The role nine yards: Why Javin DeLaurier is so critical for Duke Basketball

One of the many beautiful things about the game of basketball is how it allows players to excel in roles while refraining from boxing people in. Players aren’t just cogs in a machine; they can bring their personality and style to whatever their team needs.

Duke basketball is a sustainably great program in part because year after year the Blue Devils find role players that help make the team greater than the sum of its parts. Once again, in 2018-19, that will have to be the case.

With a lineup filled with future NBA lottery picks — RJ Barrett, Zion Williamson, Cameron Reddish and Tre Jones — Duke has more than enough firepower to score lots of points and win games. Ultimately, these are the guys that will control the team’s destiny.

However, they aren’t alone in this endeavor; in fact, they’re far from it. To achieve basketball synergy, Duke needs both old and new players to fulfill roles, too.

Those four rookie studs will have the ball in their hands plenty, which is why wings Alex O’Connell, Jack White and Joey Baker (if he doesn’t redshirt) will be extremely useful if they can be efficient, low-usage shooters. Basically: Guys that don’t need the ball, but can make shots.

Elsewhere on the floor: Javin DeLaurier returns for his junior season and an excellent opportunity: do the dirty work. Now, that may not sound glamorous, but it is. DeLaurier is a hard work; if he locks in this season, plenty of highlight dunks are on the horizon — along with the ability to demonstrate to scouts why he may have a pro career in his future.


Central Casting: An Athletic Forward

At 6-foot-10 and athletic, DeLaurier certainly looks the part of a modern day forward on the defensive end — versatile, able to defend multiple positions and rebound. This is DeLaurier’s calling card.

We’ve talked about it in this space before, and if you watched Duke’s exhibition tour in Canada, you saw it there, too: this is a super athletic roster with the ability to switch and trap defensively. DeLaurier, who can guard any frontcourt position in college basketball, can be a disruptive player.

While playing a little under 13 minutes per game last season, DeLaurier averaged 2.8 steals and 2.5 blocks per 100 possessions. He was one of only six ACC players (minimum 300 minutes) to have a block rate of at least four percent and a steal rate of two percent. DeLaurier was joined by some other good defenders in this distinction, too: Ray Spalding. Isaiah Wilkins and Ben Lammers.


Chat it up

The concerns for Duke on the defensive end don’t center on anything physical; this roster is gifted with great talent and length. Two points of emphasis, though: rotation and communication. Both of which can be tough to nail down in a short span of time, especially with a young roster.

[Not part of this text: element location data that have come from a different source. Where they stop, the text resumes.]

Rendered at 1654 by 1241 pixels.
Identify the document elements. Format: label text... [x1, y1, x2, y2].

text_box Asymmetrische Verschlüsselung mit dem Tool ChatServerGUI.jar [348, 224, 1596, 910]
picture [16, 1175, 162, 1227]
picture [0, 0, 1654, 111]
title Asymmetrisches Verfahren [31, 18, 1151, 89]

Depending on how and when this team decides to switch or fight through (hedge and recover or drop) on screens, constant communication will be needed to minimize cut points. DeLaurier needs to be a talker for this defense — constantly barking out movements, bumping cutters and helping clean up any possible messes at the rim.

Make sure to keep an eye on this when he shares the floor with Marques Bolden. Assuming Duke doesn’t retreat to a zone, Bolden will be put through a fair share of ball screens — far from a strength of his. Can DeLaurier help plug up holes will this arises?

DeLaurier has it in him to be a good help-side defender. The more he puts this type of activity on tape, and shows the ability to switch out on smaller guards, the more of an appealing pro prospect he becomes.


(Re)boundless Energy

Mike Krzyzewski has talked about this in the preseason: Duke needs Javin DeLaurier to be an excellent rebounder. Fortunately for them, this is the one skill DeLaurier seems to already have a grasp on.

As a sophomore, DeLaurier averaged 17.5 rebounds per 100 possessions. That’s a massive number. On the offensive end, DeLaurier could be an elite rebounder with more minutes.

According to KenPom: DeLaurier grabbed 15 percent of available offensive rebounds while on the floor (419 minutes) last season. In a smaller sample, that’s a rate above Wendell Carter and Marvin Bagley.

These opportunities can turn into easy, efficient offense, too. According to Synergy Sports, DeLaurier’s most used possession type in 2017-18 was a put-back after an offensive rebound. On those attempts: 1.14 points per possession (62.5 FG%). DeLaurier and Williamson — a pairing we will see often at the 5 and 4 — could be a serious factor in this department.

More recently: over the course of Duke’s three exhibition games in Canada, DeLaurier grabbed 17 rebounds (six offensive) in 72 minutes of action — good for 9.4 per 40 minutes.


Play heads up

This is the fun part for DeLaurier: if he simply runs the floor hard and cuts with purpose along the baseline in the half-court, he will get his fair share of slams. With this kind of perimeter power around him, he will get scoring opportunities by simply running the floor and being ready for the ball.

In 2017-18, DeLaurier had 16 dunks, and shot 74.5 percent at the rim, factoring in transition possessions. This is where most of his activity on that end occurs — at the hoop: 43 of his 45 field goals (95.6 percent) last season came at the rim. Of those 43 makes, 58.1 percent (25) were assisted. (Remember: he likes to score off offense rebounds.)

It remains to be seen what Duke’s best lineup will be for 2018-19; will the four freshmen function better with a shooter (White, AOC), a post presence (Bolden) or an athlete/rebounder (DeLaurier). Over the course of a long season, matchups will also obviously dictate some of rotation. But DeLaurier, if he plays to his potential and his role, will help Duke do great things this year.